When Kay Mouradian was growing up in Boston, she didn't pay much attention to her mother's tragic tales about losing family members to the genocide of 1915. She just wanted to be like other American kids.
As an adult, the South Pasadena filmmaker believes it is her duty to give voice to her mother, as well as the millions who were slaughtered during World War 1. Mouradian's documentary, My Mother's Voice, will screen at the Egyptian Theater at 1 p.m. on Dec. 1.
Mouradian tells the story of Flora Munushian and depicts events endured by the Turkish Armenian community during the early 1900s. Munushian lost her family to the 1915 genocide, and lived an early life reminiscent of an "Armenian Anne Frank,'' Mouradian has said.
My Mother's Voice was one of the films nominated for the 2012 ARPA film festival in Los Angeles, and in October was awarded Honorable Mention at the 2012 Pomegranate Film Festival in Toronto.

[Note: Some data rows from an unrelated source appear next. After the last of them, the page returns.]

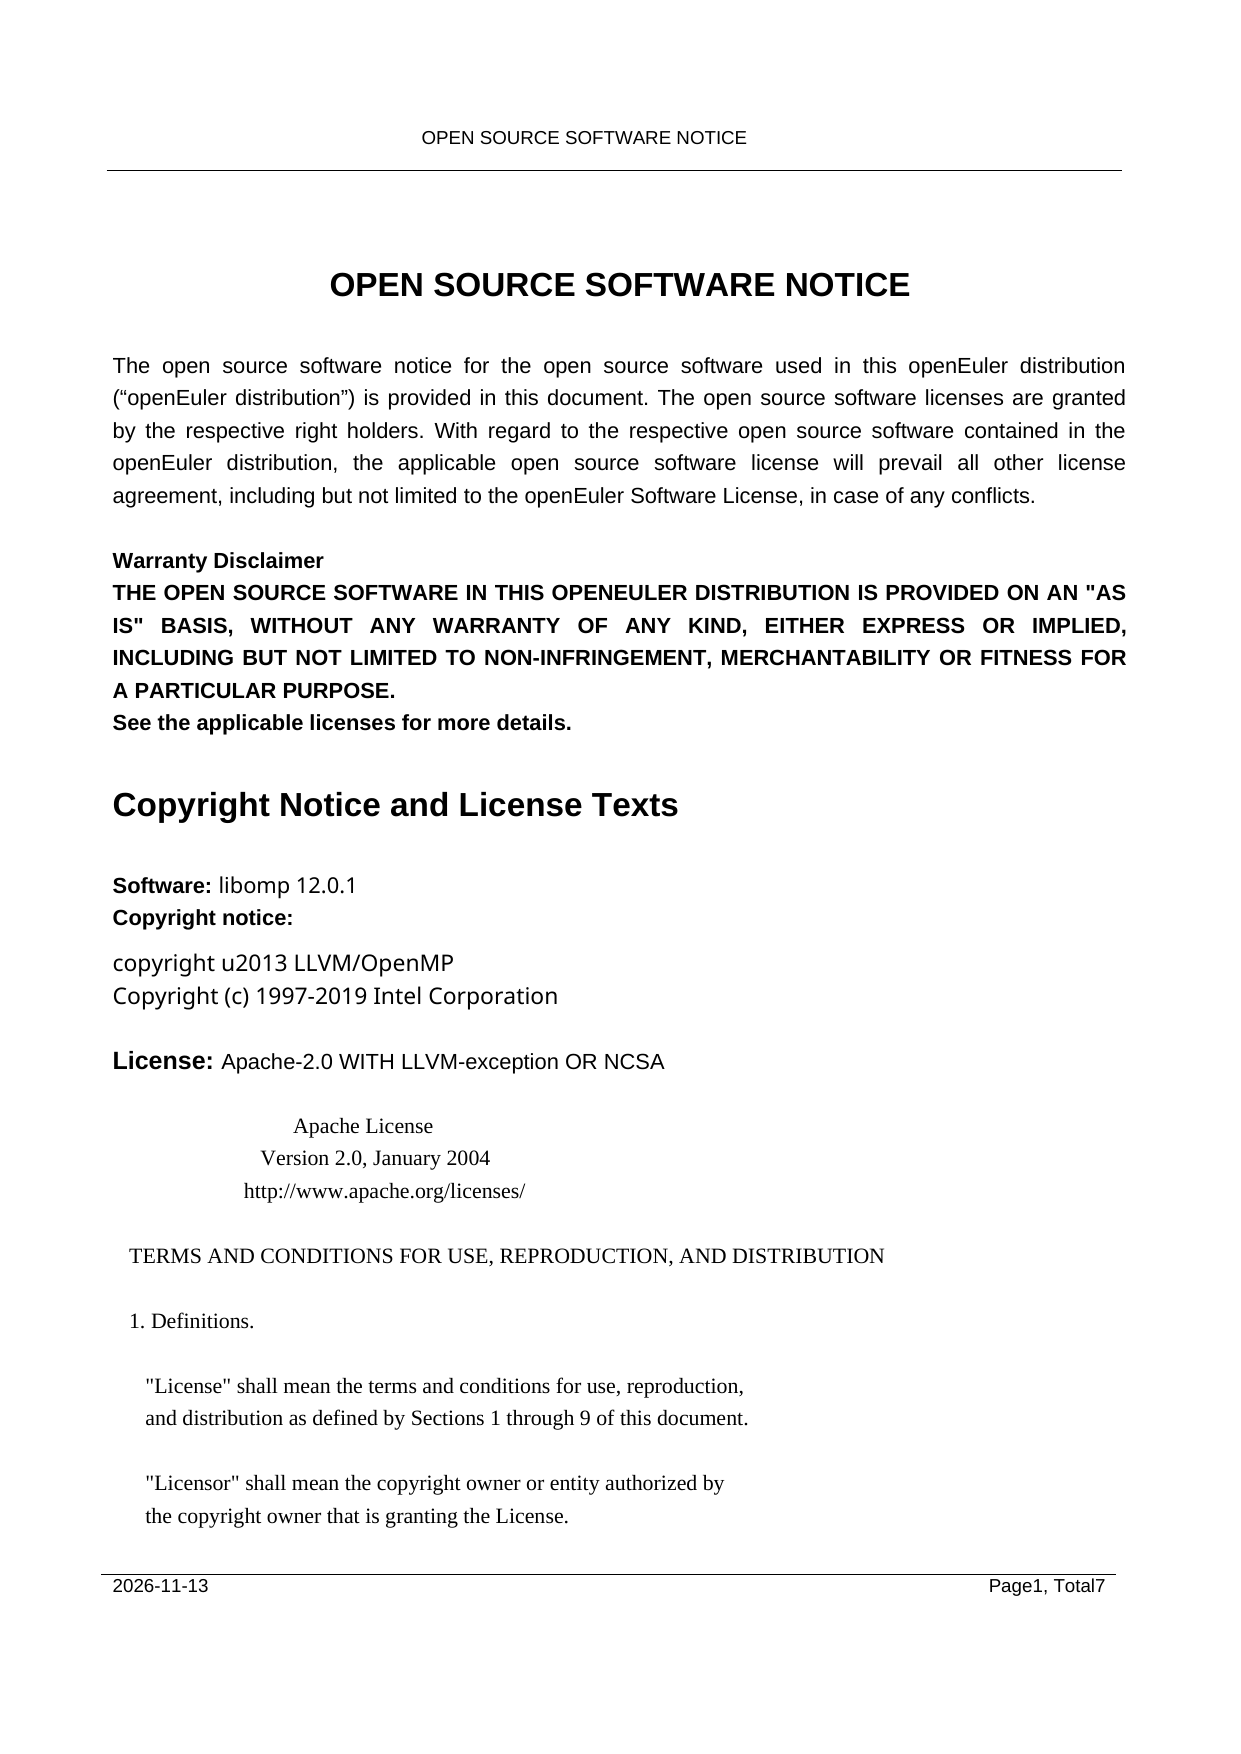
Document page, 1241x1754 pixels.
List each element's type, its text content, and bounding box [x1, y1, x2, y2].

text Copyright Notice and License Texts [112, 771, 1128, 836]
title Software: libomp 12.0.1 [112, 869, 1128, 901]
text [112, 1077, 1128, 1532]
text License: Apache-2.0 WITH LLVM-exception OR NCSA [112, 1044, 1128, 1077]
text THE OPEN SOURCE SOFTWARE IN THIS OPENEULER DISTRIBUTION IS PROVIDED ON AN "AS IS" BASIS, WITHOUT ANY WARRANTY OF ANY KIND, EITHER EXPRESS OR IMPLIED, INCLUDING BUT NOT LIMITED TO NON-INFRINGEMENT, MERCHANTABILITY OR FITNESS FOR A PARTICULAR PURPOSE. See the applicable licenses for more details. [112, 576, 1128, 739]
text Warranty Disclaimer [112, 544, 1128, 576]
text copyright u2013 LLVM/OpenMP Copyright (c) 1997-2019 Intel Corporation [112, 947, 1128, 1044]
text The open source software notice for the open source software used in this openEuler distribution (“openEuler distribution”) is provided in this document. The open source software licenses are granted by the respective right holders. With regard to the respective open source software contained in the openEuler distribution, the applicable open source software license will prevail all other license agreement, including but not limited to the openEuler Software License, in case of any conflicts. [112, 349, 1128, 511]
text OPEN SOURCE SOFTWARE NOTICE [112, 251, 1128, 316]
text Copyright notice: [112, 901, 1128, 934]
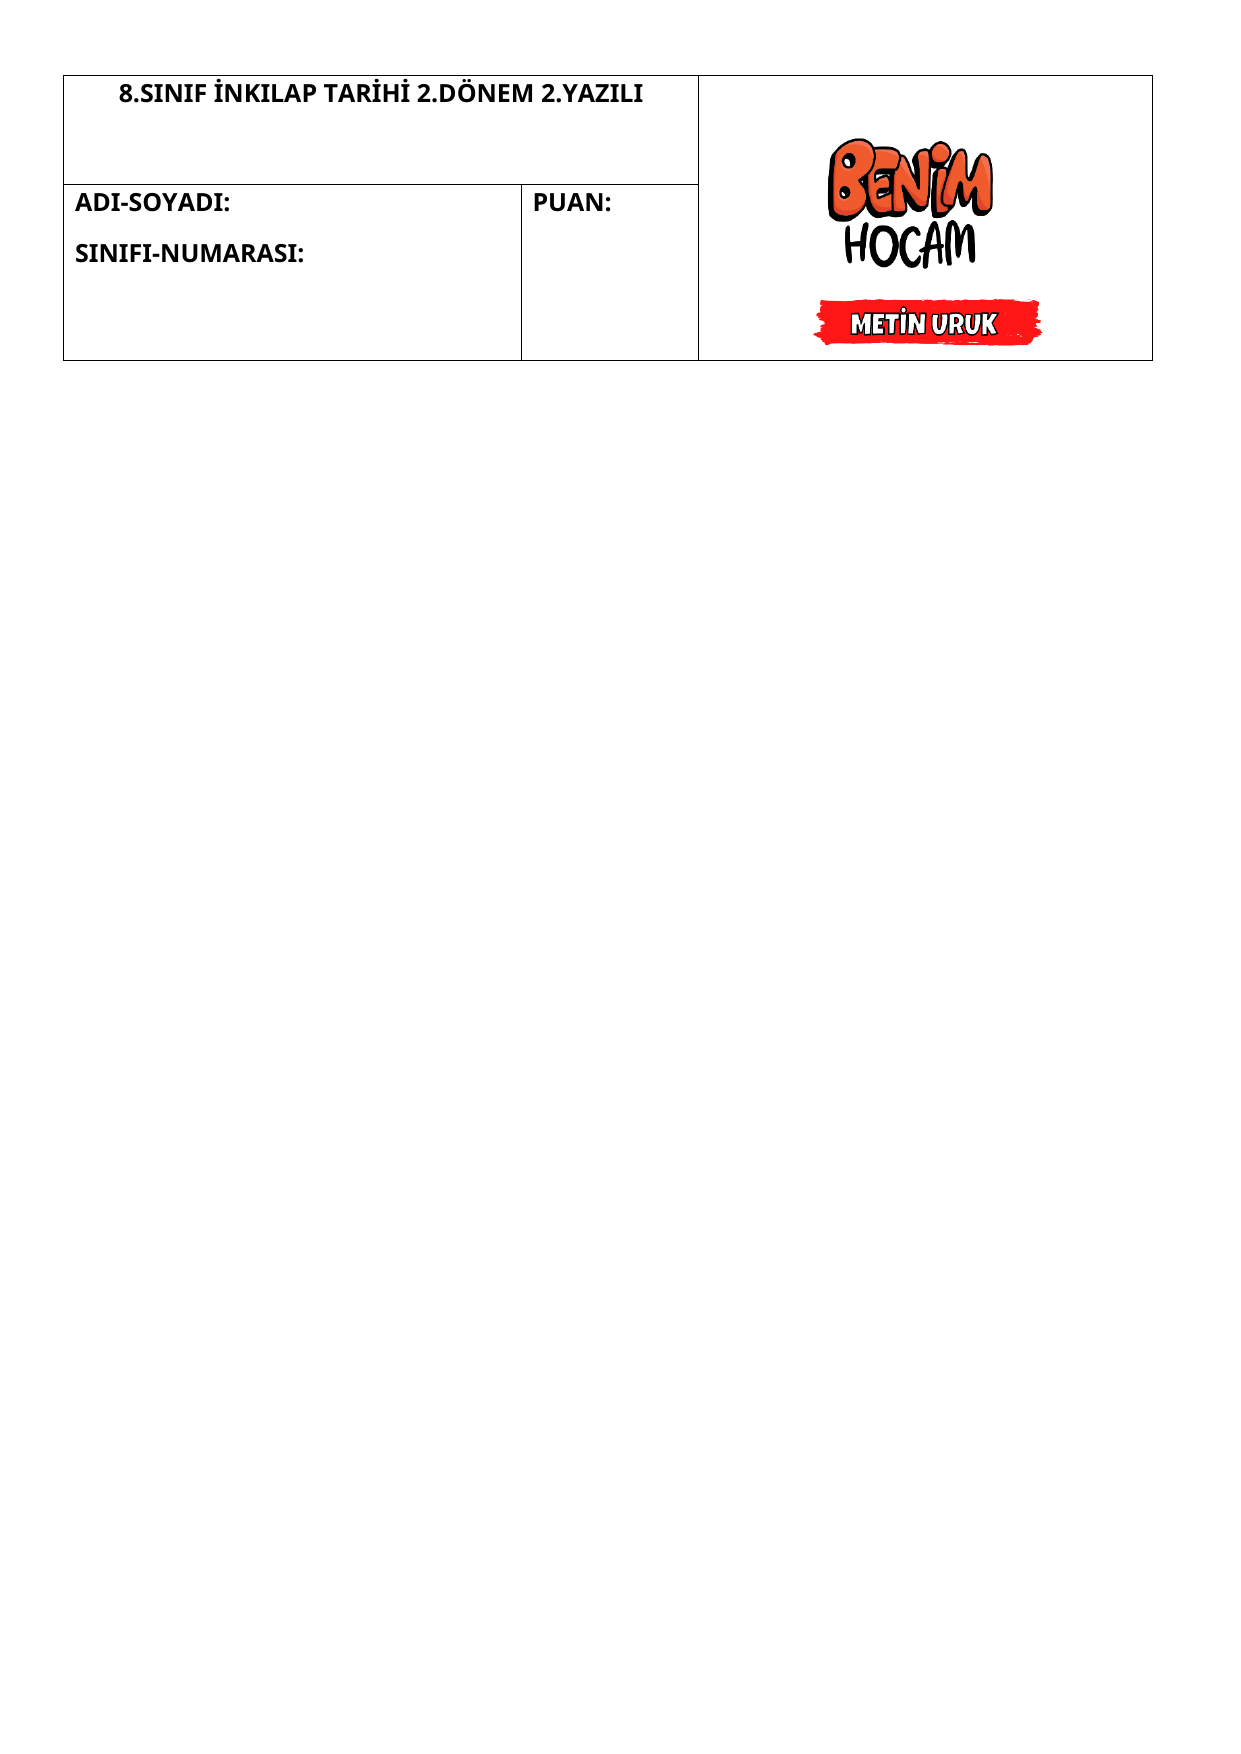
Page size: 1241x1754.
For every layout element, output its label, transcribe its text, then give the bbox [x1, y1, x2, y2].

table_cell ADI-SOYADI: SINIFI-NUMARASI: [64, 185, 521, 360]
picture [713, 76, 1142, 346]
table_header 8.SINIF İNKILAP TARİHİ 2.DÖNEM 2.YAZILI [64, 76, 698, 184]
table_header [699, 76, 1152, 360]
table_cell PUAN: [522, 185, 698, 360]
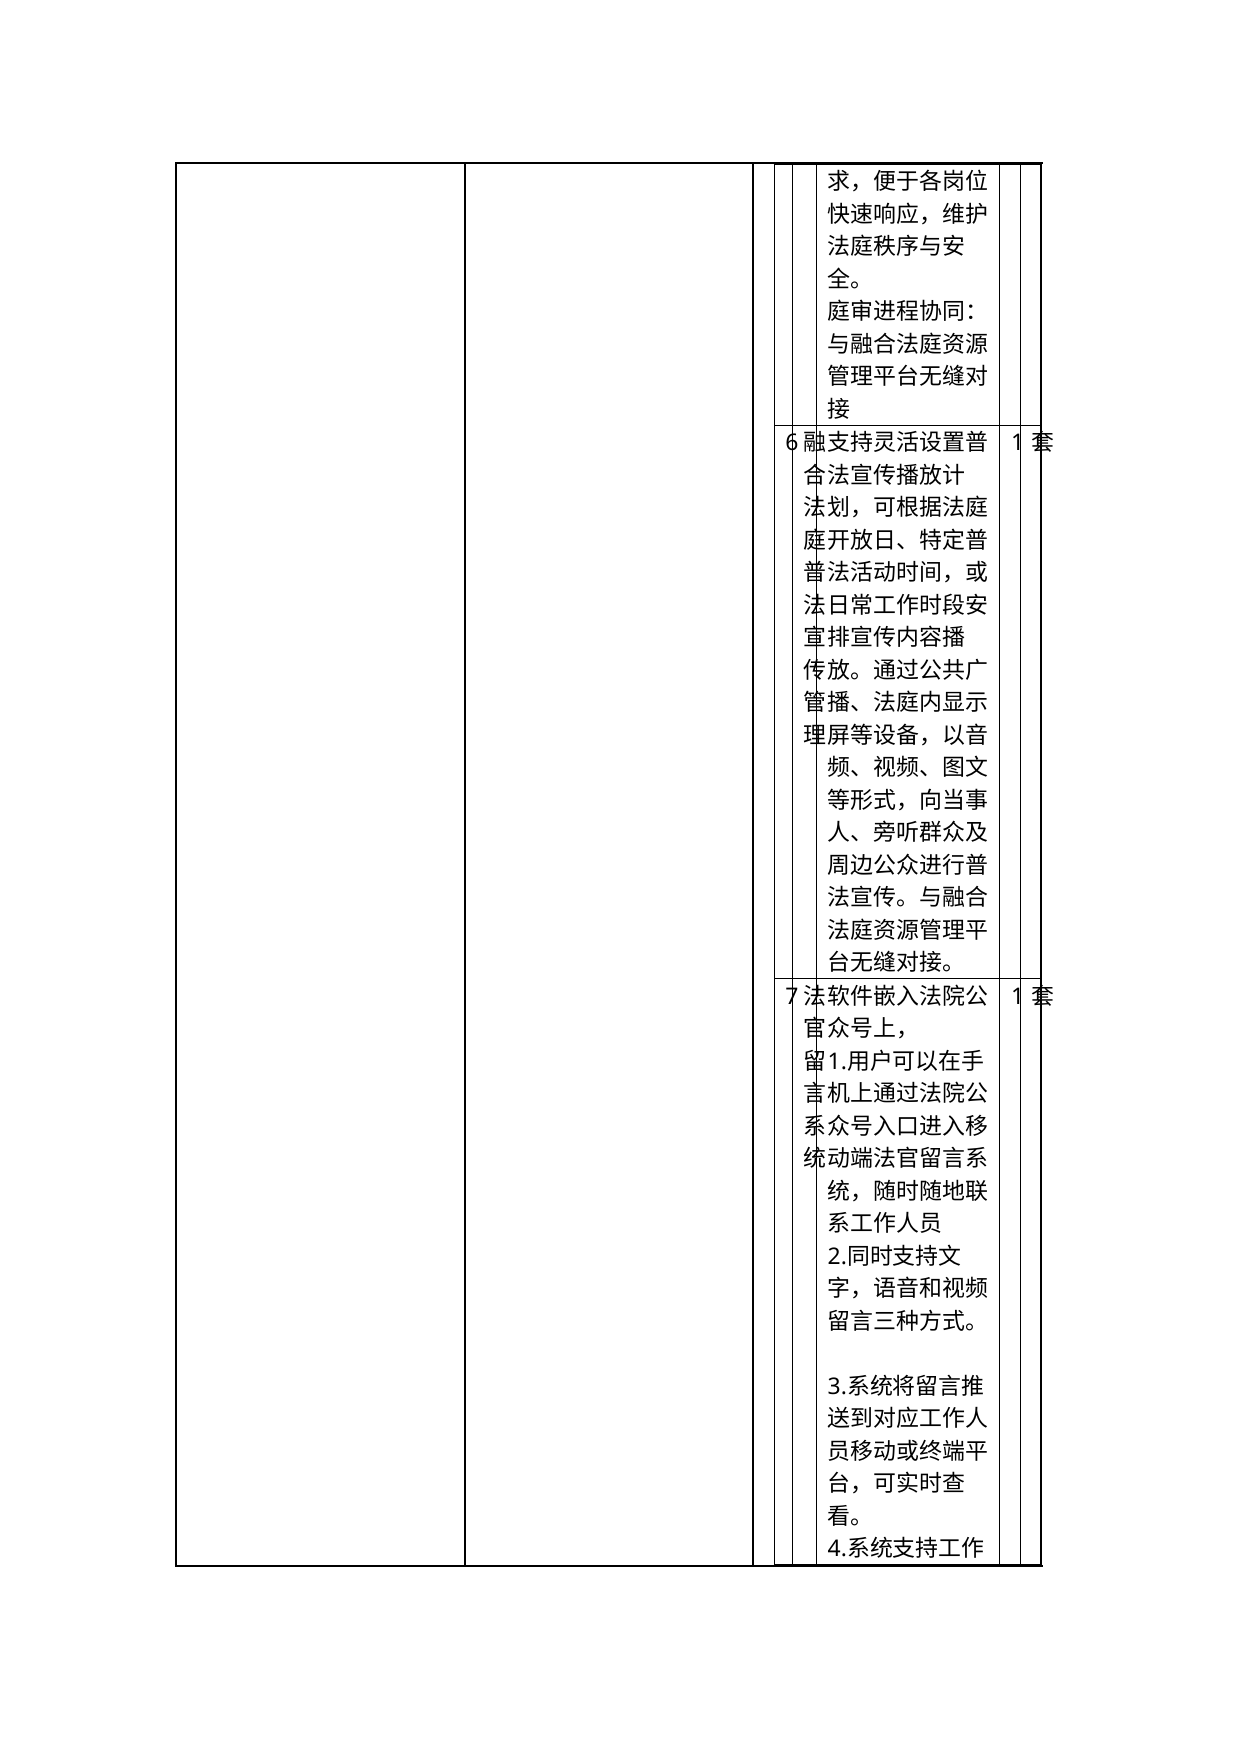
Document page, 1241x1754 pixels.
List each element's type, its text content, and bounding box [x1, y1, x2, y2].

table_cell [754, 164, 774, 1565]
table_cell [1000, 165, 1020, 425]
table_cell [1021, 165, 1040, 425]
table_cell [775, 979, 792, 1564]
table_cell [1021, 426, 1040, 978]
table_cell [466, 164, 752, 1565]
table_cell [1000, 426, 1020, 978]
table_cell [1000, 979, 1020, 1564]
table_cell [793, 165, 816, 425]
table_cell [775, 426, 792, 978]
table_cell [775, 165, 792, 425]
table_cell [1021, 979, 1040, 1564]
table_cell 1 [177, 164, 464, 1565]
table_cell [817, 165, 999, 425]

The documentary's description from the festival:
Armenians lost an incredibly vibrant, successful, and valuable gene pool of 1.5 million people as a result of the 1915 Genocide. This short film is one young girl's poignant story, that of fourteen-year-old Flora Munushian, an epic chapter in Armenian history. An Armenian Anne Frank in an earlier generation, Flora's incredible story honors her people with dignity and teaches about the spirit of hope, love, and justice. Flora's voice is that of all the victims and survivors of the Armenian Genocide, a story that must not be forgotten.